Clustering the Anderson Iris Data

One of the simplest methods in machine learning is clustering. In this case we have labelled data and so we can try and produce an ellipse around each of the different species to see if they form easily distinguished clusters. For the Fisher/Anderson 1936 dataset there are three species and the setosa species is clearly distinct.

library("ggplot2")
library("ggforce")

ggplot(iris, aes(x=Petal.Length, y=Petal.Width, color=Species)) +
  geom_mark_ellipse(aes(fill = Species)) +
  geom_point()+
  ggtitle("The Scatterplot of Petal Length Against Width (cm)")

ggplot(iris, aes(x=Sepal.Length, y=Sepal.Width, color=Species)) +
  geom_mark_ellipse(aes(fill = Species)) +
  geom_point()+
  ggtitle("The Scatterplot of Sepal Length Against Width (cm)")

The petal widths for setosa create a clearly distinct group. For the sepal measurements there is too much overlap to be able to distinguish the three groups clearly along those two axes.

Virginica and versicolor show some overlap in the petal measurements and complete overlap in the sepal measurements.

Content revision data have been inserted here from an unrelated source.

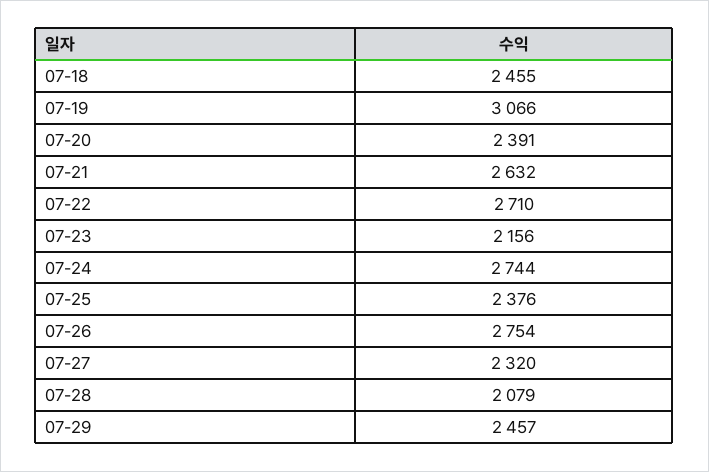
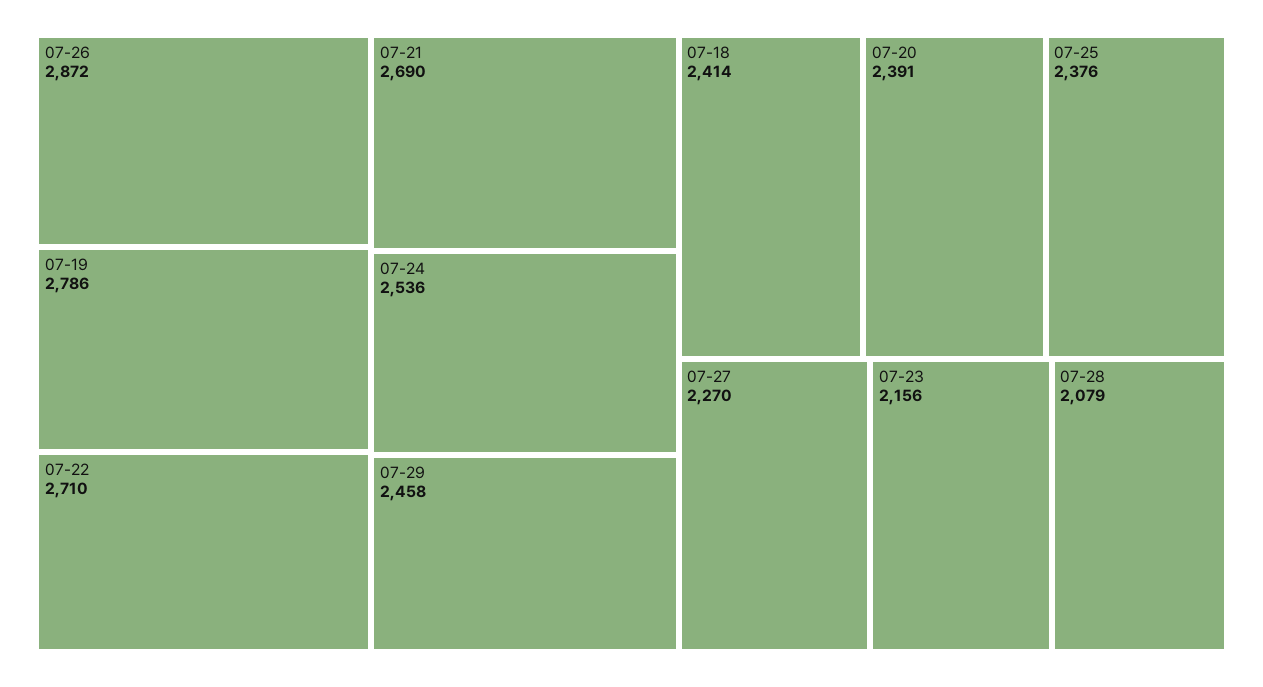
  {
-   "07-18": 2455,
+   "07-18": 2414,
-   "07-19": 3066,
+   "07-19": 2786,
    "07-20": 2391,
-   "07-21": 2632,
+   "07-21": 2690,
    "07-22": 2710,
    "07-23": 2156,
-   "07-24": 2744,
+   "07-24": 2536,
    "07-25": 2376,
-   "07-26": 2754,
+   "07-26": 2872,
-   "07-27": 2320,
+   "07-27": 2270,
    "07-28": 2079,
-   "07-29": 2457
+   "07-29": 2458
  }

Now we have an alternative set of data for virginica and versicolor where we can compare the degree of clustering.

library("dplyr")
df <- read.csv("Andersons_Irises_1928.csv")
iris_tib <- as_tibble(df)

ggplot(iris_tib, aes(x=Petal.Length, y=Petal.Width, color=Species)) +
  geom_mark_ellipse(aes(fill = Species)) +
  geom_point()+
  ggtitle("The Scatterplot of Petal Length Against Width (cm)")

ggplot(iris_tib, aes(x=Sepal.Length, y=Sepal.Width, color=Species)) +
  geom_mark_ellipse(aes(fill = Species)) +
  geom_point()+
  ggtitle("The Scatterplot of Sepal Length Against Width (cm)")

The Anderson 1928 data has an even larger degree of overlap for both the petal and sepal data and suggests that the Fisher/Anderson 1936 dataset was a particularly well differentiated dataset and that the real prediction error of models trained on the Fisher data will be higher than originally predicted.